Shovelling them up, placing them in old plastic builder’s bags – lifting them into the boot of my car, driving to our house and spreading the stone back on our drive.

And isn’t it amazing, when you’re working as hard as God on the very first day, huffin’ and a puffin’, sweating bricks and dribbling from most orifices, isn’t it so bloody amazing just how many people stand there and gawp. Stand there and say "What yer doin’?"….. Stand there and don’t say, "D’ya want any help then mate?"…..

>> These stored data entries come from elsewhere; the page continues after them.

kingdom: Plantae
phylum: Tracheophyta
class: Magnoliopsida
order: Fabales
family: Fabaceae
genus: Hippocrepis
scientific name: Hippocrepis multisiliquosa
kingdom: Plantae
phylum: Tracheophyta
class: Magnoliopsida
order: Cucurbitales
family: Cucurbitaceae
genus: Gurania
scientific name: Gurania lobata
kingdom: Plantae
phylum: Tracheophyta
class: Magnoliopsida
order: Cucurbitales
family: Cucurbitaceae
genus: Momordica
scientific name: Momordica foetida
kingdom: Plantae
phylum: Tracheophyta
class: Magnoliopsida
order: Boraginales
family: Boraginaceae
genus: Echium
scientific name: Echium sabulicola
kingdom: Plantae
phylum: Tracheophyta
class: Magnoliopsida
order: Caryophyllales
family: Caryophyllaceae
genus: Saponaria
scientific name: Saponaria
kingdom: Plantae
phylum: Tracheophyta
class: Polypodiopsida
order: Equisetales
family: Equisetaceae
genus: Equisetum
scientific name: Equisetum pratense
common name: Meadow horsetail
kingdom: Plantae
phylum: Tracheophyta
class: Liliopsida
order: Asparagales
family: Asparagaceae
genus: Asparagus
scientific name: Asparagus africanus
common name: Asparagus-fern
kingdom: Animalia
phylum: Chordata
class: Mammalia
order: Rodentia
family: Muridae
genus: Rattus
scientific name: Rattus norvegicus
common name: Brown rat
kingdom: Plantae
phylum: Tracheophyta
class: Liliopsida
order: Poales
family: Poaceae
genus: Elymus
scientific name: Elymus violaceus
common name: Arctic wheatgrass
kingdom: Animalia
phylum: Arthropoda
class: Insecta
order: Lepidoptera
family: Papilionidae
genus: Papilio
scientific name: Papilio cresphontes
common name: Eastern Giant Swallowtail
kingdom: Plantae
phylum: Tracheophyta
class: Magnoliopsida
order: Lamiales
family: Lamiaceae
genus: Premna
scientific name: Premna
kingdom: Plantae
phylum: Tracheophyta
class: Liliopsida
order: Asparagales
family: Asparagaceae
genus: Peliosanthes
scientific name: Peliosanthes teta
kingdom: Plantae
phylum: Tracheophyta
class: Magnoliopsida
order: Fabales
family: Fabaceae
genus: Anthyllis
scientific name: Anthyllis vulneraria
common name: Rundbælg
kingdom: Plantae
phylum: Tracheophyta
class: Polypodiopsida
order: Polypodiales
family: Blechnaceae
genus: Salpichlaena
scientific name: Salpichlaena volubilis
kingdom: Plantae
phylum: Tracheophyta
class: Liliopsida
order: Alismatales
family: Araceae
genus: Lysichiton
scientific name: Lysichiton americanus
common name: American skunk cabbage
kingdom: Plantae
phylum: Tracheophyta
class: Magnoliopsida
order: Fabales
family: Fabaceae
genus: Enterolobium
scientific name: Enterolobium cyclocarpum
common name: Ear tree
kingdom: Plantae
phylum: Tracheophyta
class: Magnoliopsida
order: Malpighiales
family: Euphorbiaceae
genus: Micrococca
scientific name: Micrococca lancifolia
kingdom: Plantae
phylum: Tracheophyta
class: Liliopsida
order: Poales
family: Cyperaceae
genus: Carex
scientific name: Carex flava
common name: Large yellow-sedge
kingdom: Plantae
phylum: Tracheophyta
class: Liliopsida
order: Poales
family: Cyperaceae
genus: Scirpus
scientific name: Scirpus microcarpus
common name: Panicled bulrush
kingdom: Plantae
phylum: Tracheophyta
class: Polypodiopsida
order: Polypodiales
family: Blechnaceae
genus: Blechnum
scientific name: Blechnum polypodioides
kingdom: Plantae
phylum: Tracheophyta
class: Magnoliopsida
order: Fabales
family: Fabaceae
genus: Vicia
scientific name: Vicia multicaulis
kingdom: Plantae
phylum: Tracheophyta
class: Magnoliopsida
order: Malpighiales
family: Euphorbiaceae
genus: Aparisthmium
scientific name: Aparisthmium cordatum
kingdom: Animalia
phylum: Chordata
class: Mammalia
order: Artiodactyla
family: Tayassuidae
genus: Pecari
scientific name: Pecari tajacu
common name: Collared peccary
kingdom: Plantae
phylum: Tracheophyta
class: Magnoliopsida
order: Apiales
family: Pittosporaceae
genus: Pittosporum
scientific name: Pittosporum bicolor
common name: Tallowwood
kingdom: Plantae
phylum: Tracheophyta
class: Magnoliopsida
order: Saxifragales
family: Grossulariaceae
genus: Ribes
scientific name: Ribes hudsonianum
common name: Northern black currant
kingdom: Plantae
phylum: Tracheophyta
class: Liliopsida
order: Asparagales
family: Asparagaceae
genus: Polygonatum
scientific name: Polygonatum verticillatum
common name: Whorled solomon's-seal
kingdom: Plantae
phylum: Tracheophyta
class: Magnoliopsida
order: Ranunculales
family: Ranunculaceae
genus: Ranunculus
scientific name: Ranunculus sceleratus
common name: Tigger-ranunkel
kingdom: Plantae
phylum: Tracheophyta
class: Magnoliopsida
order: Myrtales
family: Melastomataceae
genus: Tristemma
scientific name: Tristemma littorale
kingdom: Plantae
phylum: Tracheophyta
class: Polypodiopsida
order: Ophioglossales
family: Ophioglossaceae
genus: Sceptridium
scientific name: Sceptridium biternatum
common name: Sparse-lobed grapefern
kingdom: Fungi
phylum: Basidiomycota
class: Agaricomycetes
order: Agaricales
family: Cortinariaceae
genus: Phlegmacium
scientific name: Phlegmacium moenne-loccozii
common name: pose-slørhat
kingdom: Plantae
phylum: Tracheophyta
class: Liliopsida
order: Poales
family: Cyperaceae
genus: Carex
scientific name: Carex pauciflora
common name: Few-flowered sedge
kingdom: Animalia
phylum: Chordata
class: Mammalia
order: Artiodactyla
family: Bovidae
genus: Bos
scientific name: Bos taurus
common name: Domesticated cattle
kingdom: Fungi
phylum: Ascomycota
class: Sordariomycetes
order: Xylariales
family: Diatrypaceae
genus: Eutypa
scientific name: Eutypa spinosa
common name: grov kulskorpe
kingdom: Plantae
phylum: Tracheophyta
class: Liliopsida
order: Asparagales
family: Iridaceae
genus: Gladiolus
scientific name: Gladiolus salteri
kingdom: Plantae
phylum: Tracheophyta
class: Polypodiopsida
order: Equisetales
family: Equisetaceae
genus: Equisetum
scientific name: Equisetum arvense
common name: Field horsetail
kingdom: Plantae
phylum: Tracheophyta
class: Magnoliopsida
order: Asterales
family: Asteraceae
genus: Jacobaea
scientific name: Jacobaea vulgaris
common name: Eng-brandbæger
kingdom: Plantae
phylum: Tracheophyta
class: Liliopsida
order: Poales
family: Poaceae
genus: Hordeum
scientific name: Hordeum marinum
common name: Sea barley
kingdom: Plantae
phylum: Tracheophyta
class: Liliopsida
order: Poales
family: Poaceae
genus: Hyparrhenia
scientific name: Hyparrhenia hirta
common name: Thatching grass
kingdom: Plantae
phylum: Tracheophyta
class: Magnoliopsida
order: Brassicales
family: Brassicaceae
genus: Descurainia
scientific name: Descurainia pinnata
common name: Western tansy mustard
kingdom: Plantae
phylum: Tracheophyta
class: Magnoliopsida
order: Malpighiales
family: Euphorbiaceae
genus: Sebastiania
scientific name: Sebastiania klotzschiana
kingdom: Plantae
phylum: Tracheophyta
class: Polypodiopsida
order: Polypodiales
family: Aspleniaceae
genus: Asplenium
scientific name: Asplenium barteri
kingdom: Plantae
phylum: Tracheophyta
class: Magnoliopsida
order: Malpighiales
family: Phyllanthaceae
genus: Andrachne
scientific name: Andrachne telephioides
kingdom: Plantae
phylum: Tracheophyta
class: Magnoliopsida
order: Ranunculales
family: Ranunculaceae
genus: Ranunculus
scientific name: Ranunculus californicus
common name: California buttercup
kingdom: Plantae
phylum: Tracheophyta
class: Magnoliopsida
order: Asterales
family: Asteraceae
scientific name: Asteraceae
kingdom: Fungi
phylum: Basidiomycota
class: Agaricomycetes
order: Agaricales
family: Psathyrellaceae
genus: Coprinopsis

A crowd gathered – jeez don’t they have anything else to do on an Easter Bank Holiday than watch to see if a grumpy old sod will collapse into a blizzard of stone chippings from a massive coronary? Maybe they’re taking bets – a sort of ‘heart attack sweep’ And if I did collapse – not with a packed in ticker, but the far more likely ‘acute groinal failure’, would someone in the crowd shout…. Is there a ‘Rupture Trouser Tailor’ or ‘Groin Massage Nurse’ in the drive?

Easter egg count……
After much ado – and several recounts, Alfie’s total Easter Egg Cornucopia stands at bugger all.

That’s right, absolutely none, nil, zippo, zilcherooney, nuffin….. a totally ‘choccy and interesting board game on the back for hours of fun’ free zone. Looks like I’ll have to beat the kids up for theirs again then….


Oh God….

Down in the smoke tomorrow – at the Lloyds Building to be precise…… I’m already feeling fairly depressed about it.

5 comments:

Red Fred said...

No no, Alfie don't bother with Sexy Sadie....
It's quite simple. You (a) tie the children up and play 'Sounds of the Sixties' until they beg for mercy and give you all their Easter Eggs.
(b) Tie the children up and threaten to trash their Internet connection until they beg for mercy and give you all their Easter Eggs.

Problem sorted eh? I got some knuckle dusters yer can borrow if (a) and (b) don't work. Yep.

Elspeth said...

I think a heat pack will work, I do know a good massuse, Im seeing her on Saturday, she might be a tad far for you though... but you can call in for a cuppa on your way, but bring your own t-bags aussie tea is piss weak!

Anonymous said...

Lloyds Building eh?

I went there once. The lifts are fab. All glass and on the outside.

You could show your arse in it.

It's becoming quite a fashion round here.

Jennytc said...

You think you're bad - I have backache from lifting and playing with my 18 month old grandson on Monday! Mindd you, Keith and I did get a very nice Thornton's egg from my younger daughter - it even had our names on!